Rewrite the text lines of the data below as a JSON list of strings, one string per line, omitting blank lines. Leave the pictures out of the answer.
-- START OF TASK DATA --
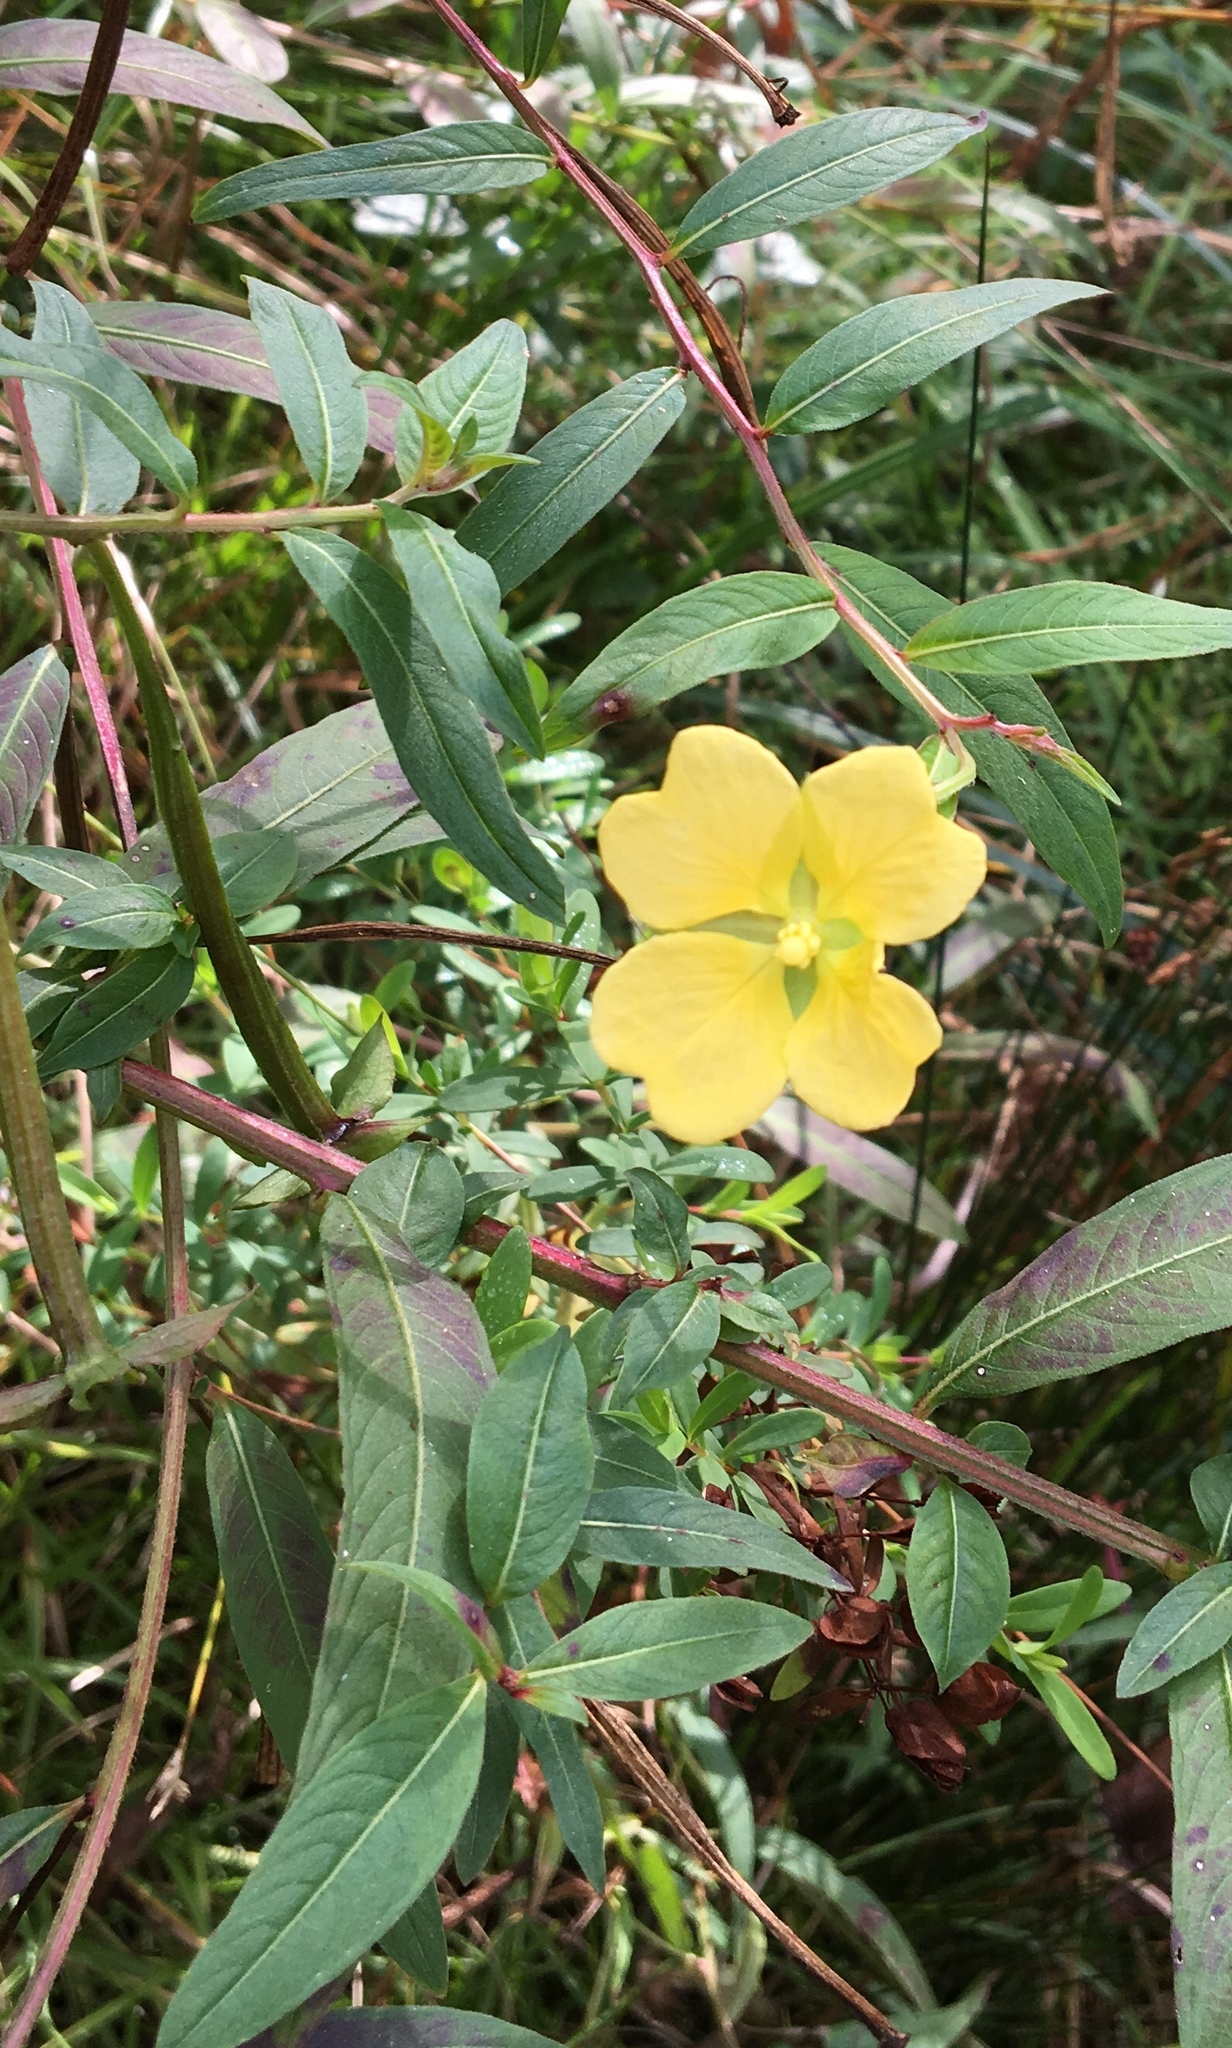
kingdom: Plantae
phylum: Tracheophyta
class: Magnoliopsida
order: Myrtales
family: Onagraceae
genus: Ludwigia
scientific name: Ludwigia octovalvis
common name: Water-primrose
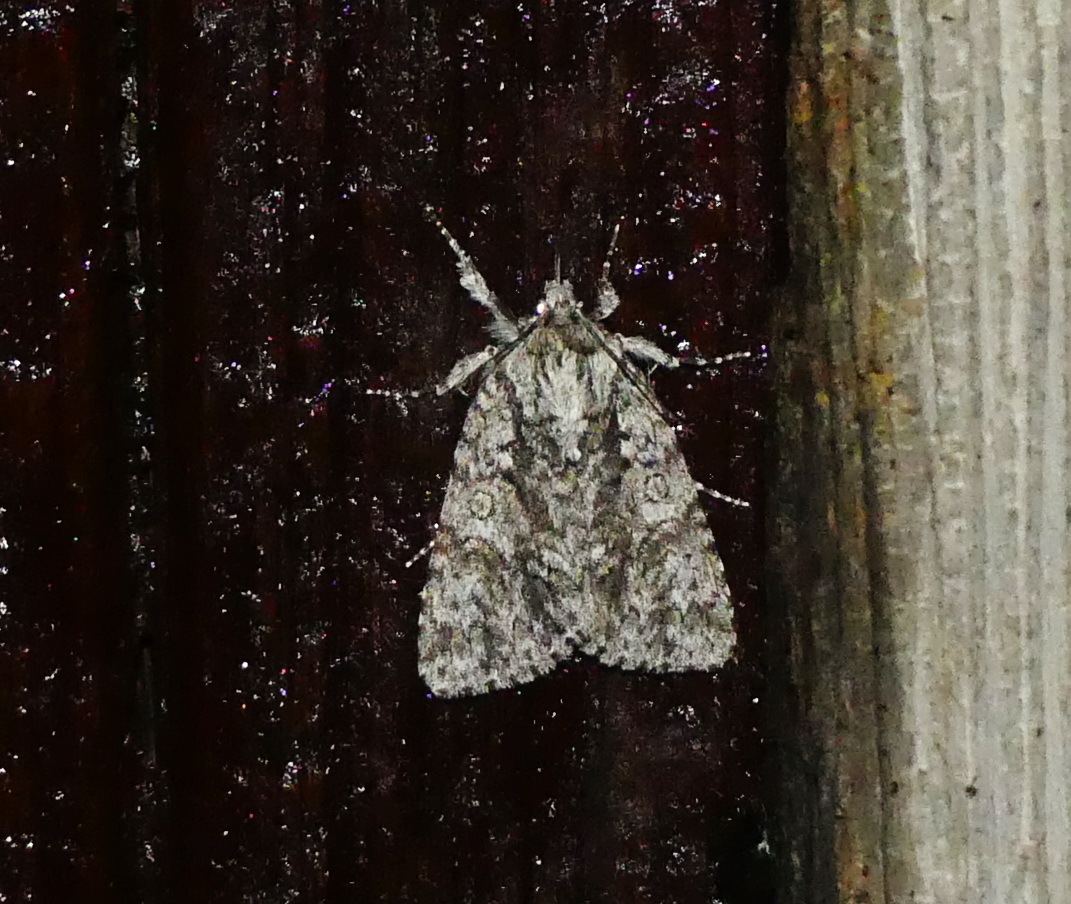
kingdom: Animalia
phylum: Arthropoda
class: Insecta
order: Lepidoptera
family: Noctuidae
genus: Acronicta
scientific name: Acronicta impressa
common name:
-- END OF TASK DATA --
ANSWER BELOW
[
  "kingdom: Plantae",
  "phylum: Tracheophyta",
  "class: Magnoliopsida",
  "order: Myrtales",
  "family: Onagraceae",
  "genus: Ludwigia",
  "scientific name: Ludwigia octovalvis",
  "common name: Water-primrose",
  "kingdom: Animalia",
  "phylum: Arthropoda",
  "class: Insecta",
  "order: Lepidoptera",
  "family: Noctuidae",
  "genus: Acronicta",
  "scientific name: Acronicta impressa",
  "common name:"
]